READING TEXT »
*** Begin section ***
Allow deletion of raw blocks via PutRawBlock

jyellick commented 8 years ago

Presently, it is not possible to remove blocks from the blockchain.

This ability will be necessary in situations where consensus agrees that the current block number is lower than a block number the ledger possesses.

A proposed implementation would be to allow the PutRawBlock in ledger.go to accept nil as a value to indicate deletion for a particular block number.

ghaskins commented 8 years ago

If I understand what you are saying, I think this condition would only be possible with certain consensus algorithms (e.g. Proof of work) and pathological in others (anything with a quorum-certificate type model).

Assuming that is correct, is there any merit it allowing this policy decision to be configurable and/or enforced by the consensus plugin in effect? On one hand, allowing block deletion in a configuration that should never see rollback seems dangerous. On the other hand, I am not sure an internal interface to remove blocks is a legitimate attack surface we need to worry about.

kletkeman commented 8 years ago

It has always been my understanding that one of the tenets of cyber ledgers is that they are effectively immutable once a block is written.

Bitcoin solves the issue by forking the chain and having validators add to the longest chain, effectively forcing all into consensus and abandoning false forks. To my knowledge, all data is left on the chain, for audit purposes if nothing else. The question is whether something like that could be adapted to OBC's non-mining mechanism?

jyellick commented 8 years ago

There is one notable situation where I believe this is necessary.

The way the ledger currently reports blockheight, is via the highest numbered block in the ledger. So let's say that through accident or intent, one of the blocks on disk becomes corrupt, and instead of indicating say, block 345, it claims to be block 345345.

In this scenario, the replica detects that there is no chain from 344 to 345345, but it's impossible to 'recover' this chain, because it does not in fact exist.

Now, the replica learns that the consensus network is processing block 346. So long as block 345345 exists, the replica cannot execute new transactions. Waiting for blocks 346-345345 to process does not seem like a viable option. So, deleting block 345345 seems like the right answer.

I think the key to emphasize here, is that this is not attempting to modify an immutable ledger, this is intended only to execute once the node is already in a bad/corrupt state. This is a recovery path, not normal operation.

frankyclu commented 8 years ago

jyellick's point is to provide a mechanism in the code to remove corrupted blocks. However It does raise the question that if it would provide a legit way for people or even attackers to manipulate a ledger that is supposed to be immutable.

The problem need to be addressed here is not whether this API should be needed, but how we first define a way to handle disasters, such as situations when your ledger got corrupted

I am assigning this issue to myself as this should be a feature included in the release plan

kletkeman commented 8 years ago

You mean, presumably, that the chain will be trimmed back to the last known uncorrupted state and repaired by asking a peer to send the rest of the chain?
*** End section ***
PROVIDED MATERIAL »
*** Begin section ***
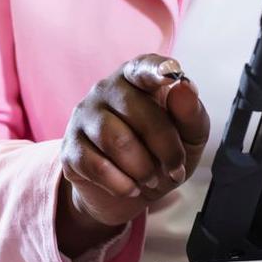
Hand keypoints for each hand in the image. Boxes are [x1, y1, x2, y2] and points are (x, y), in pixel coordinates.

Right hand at [57, 54, 210, 256]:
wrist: (129, 194)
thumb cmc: (162, 154)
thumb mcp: (189, 138)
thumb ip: (191, 113)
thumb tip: (184, 87)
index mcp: (139, 78)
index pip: (144, 66)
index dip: (157, 69)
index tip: (171, 73)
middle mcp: (107, 89)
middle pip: (137, 112)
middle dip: (165, 147)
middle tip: (175, 168)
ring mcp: (84, 116)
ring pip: (115, 140)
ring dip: (142, 167)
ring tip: (151, 178)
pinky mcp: (70, 148)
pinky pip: (97, 166)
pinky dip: (122, 183)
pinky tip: (131, 187)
*** End section ***
WORK INSTRUCTIONS »
1. Please update the block-deletion thread: write out everything from "Presently, it is" down to "quorum-certificate type model).", changing "PutRawBlock" to "WriteRawBlock".
2. Answer these questions from the block-deletion thread:
(a) In which file is PutRawBlock located?
(b) In the corruption scenario, what block number does the corrupt block claim to be?
(c) Which block does the replica learn the consensus network is processing?

ANSWER LIST »
1.
Presently, it is not possible to remove blocks from the blockchain.

This ability will be necessary in situations where consensus agrees that the current block number is lower than a block number the ledger possesses.

A proposed implementation would be to allow the WriteRawBlock in ledger.go to accept nil as a value to indicate deletion for a particular block number.

ghaskins commented 8 years ago

If I understand what you are saying, I think this condition would only be possible with certain consensus algorithms (e.g. Proof of work) and pathological in others (anything with a quorum-certificate type model).

2.
(a) ledger.go
(b) 345345
(c) Block 346